The hedge fund industry appeared reluctant to comply with the dealers’ plans, however. On the day of the novation protocol launch, the Managed Funds Association (MFA) sent a letter to ISDA detailing hedge fund concerns with the proposed new market practice code.
MFA president John Gaine said that the liquidity and transparency of interest rate and credit derivatives would suffer due to the ISDA Novation Protocol because the market's ability to price and transfer risk would be impaired. He complained that the protocol increased the likelihood that a hedge fund transferor could end up with two trades rather than one, thereby using up more capital than necessary.

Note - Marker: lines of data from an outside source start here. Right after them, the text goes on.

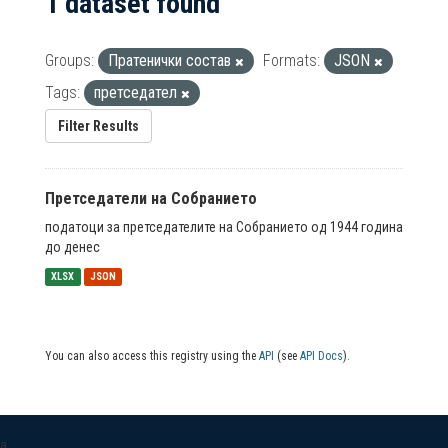
1 dataset found
Groups:
Пратенички состав
Formats:
JSON
Tags:
претседател
Filter Results
Претседатели на Собранието
податоци за претседателите на Собранието од 1944 година
до денес
XLSX
JSON
You can also access this registry using the
API
(see
API Docs
).
a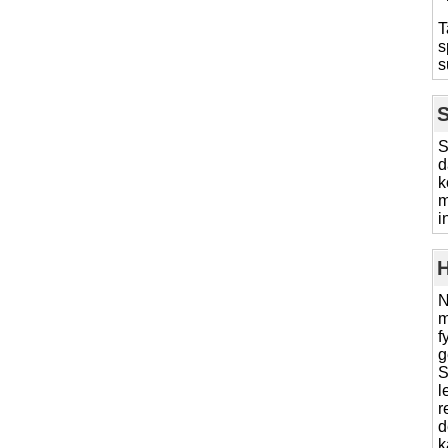
T
s
s
S
S
d
k
m
i
H
N
m
f
g
S
l
r
d
k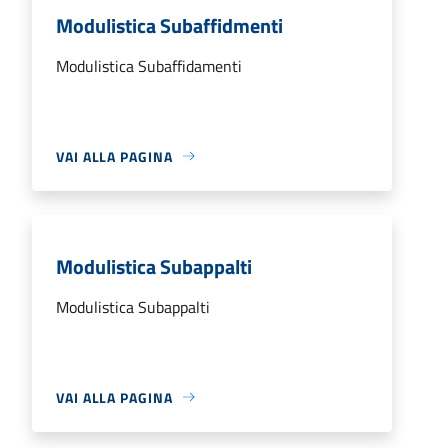
Modulistica Subaffidmenti
Modulistica Subaffidamenti
VAI ALLA PAGINA
Modulistica Subappalti
Modulistica Subappalti
VAI ALLA PAGINA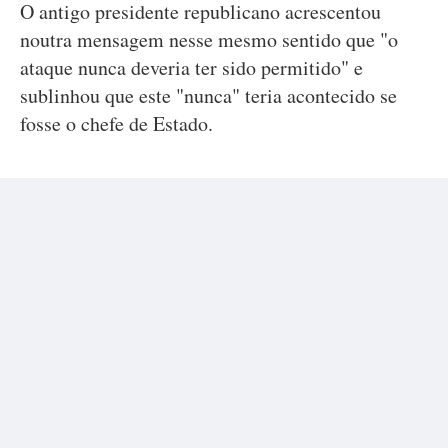
O antigo presidente republicano acrescentou
noutra mensagem nesse mesmo sentido que "o
ataque nunca deveria ter sido permitido" e
sublinhou que este "nunca" teria acontecido se
fosse o chefe de Estado.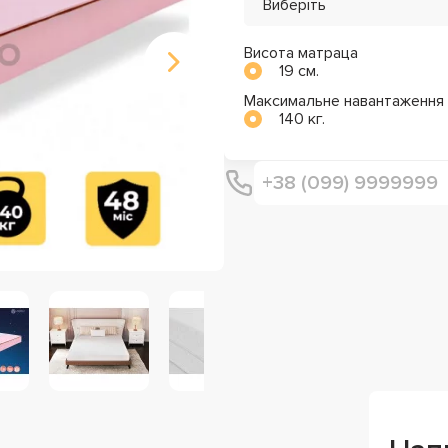
Виберіть
Висота матраца
19 см.
Максимальне навантаження
140 кг.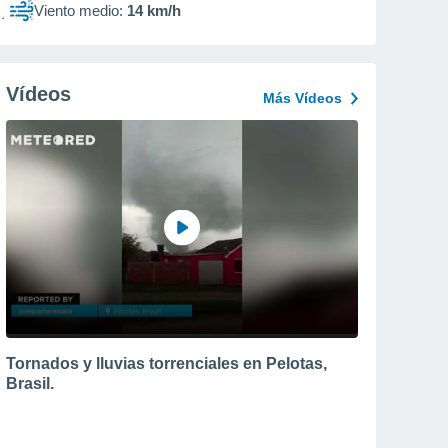
Viento medio:
14 km/h
Vídeos
Más Vídeos
Tornados y lluvias torrenciales en Pelotas,
Brasil.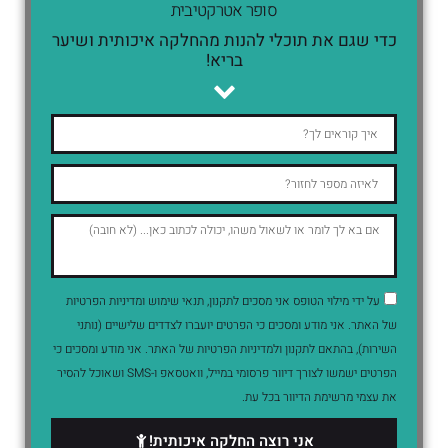
סופר אטרקטיבית
כדי שגם את תוכלי להנות מהחלקה איכותית ושיער
בריא!
על ידי מילוי הטופס אני מסכים לתקנון, תנאי שימוש ומדיניות הפרטיות
של האתר. אני מודע ומסכים כי הפרטים יועברו לצדדים שלישיים (נותני
השירות), בהתאם לתקנון ולמדיניות הפרטיות של האתר. אני מודע ומסכים כי
הפרטים ישמשו לצורך דיוור פרסומי במייל, וואטסאפ ו-SMS ושאוכל להסיר
את עצמי מרשימת הדיוור בכל עת.
אני רוצה החלקה איכותית!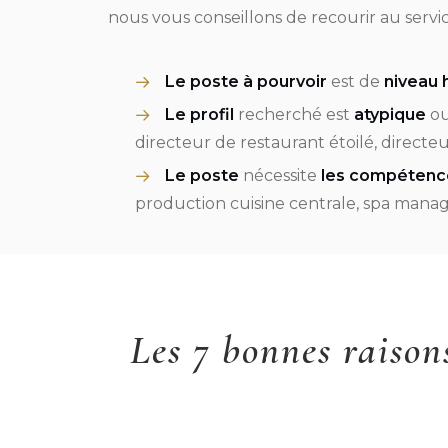
nous vous conseillons de recourir au servi
Le poste à pourvoir
est de
niveau 
Le profil
recherché est
atypique
o
directeur de restaurant étoilé, directe
Le poste
nécessite
les compétence
production cuisine centrale, spa mana
Les 7 bonnes raison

In spite of this issue, dealers at the Fed meeting outlined steps that they hope will ease the administrative pain for hedge funds in weaning themselves from their current practice of assigning trades to separate dealers at will. All the major dealers committed to establishing assignment desks as part of their credit derivatives operations, with email facilities to allow funds to notify banks of their assignment intentions.
A first step to bringing hedge funds into line is expected to be an insistence by dealers that funds process all eligible credit derivatives trades electronically through the DTCC system (see box). Renewed efforts to take the credit derivatives market electronic are also key to an attempt by dealers to convince regulators that they can tackle the problem of their own late confirmation of trades.
Two weeks after the Fed meeting the 14 dealers wrote to the Federal Reserve confirming their proposal for an overhaul of credit derivatives market practice.
The letter detailed the metrics that the dealers will report to regulators on the number of credit derivatives trades they transact, the number of assignments of trades they handle, the split between inter-dealer and client trades and the number of unconfirmed trades on their books, along with the time these trades have remained unconfirmed. After the new monitoring regime is in place, leading dealers are expected to report trading metrics to their primary regulators on a monthly basis.
At the same time, the dealers committed to the eradication of all confirmation backlogs by mid-year 2006. If the target is to be met it will require all market participants to play ball.
To this end, Pickel said: “ISDA’s role will be to help the entire credit derivatives industry to focus on the deadlines being discussed with the Fed.”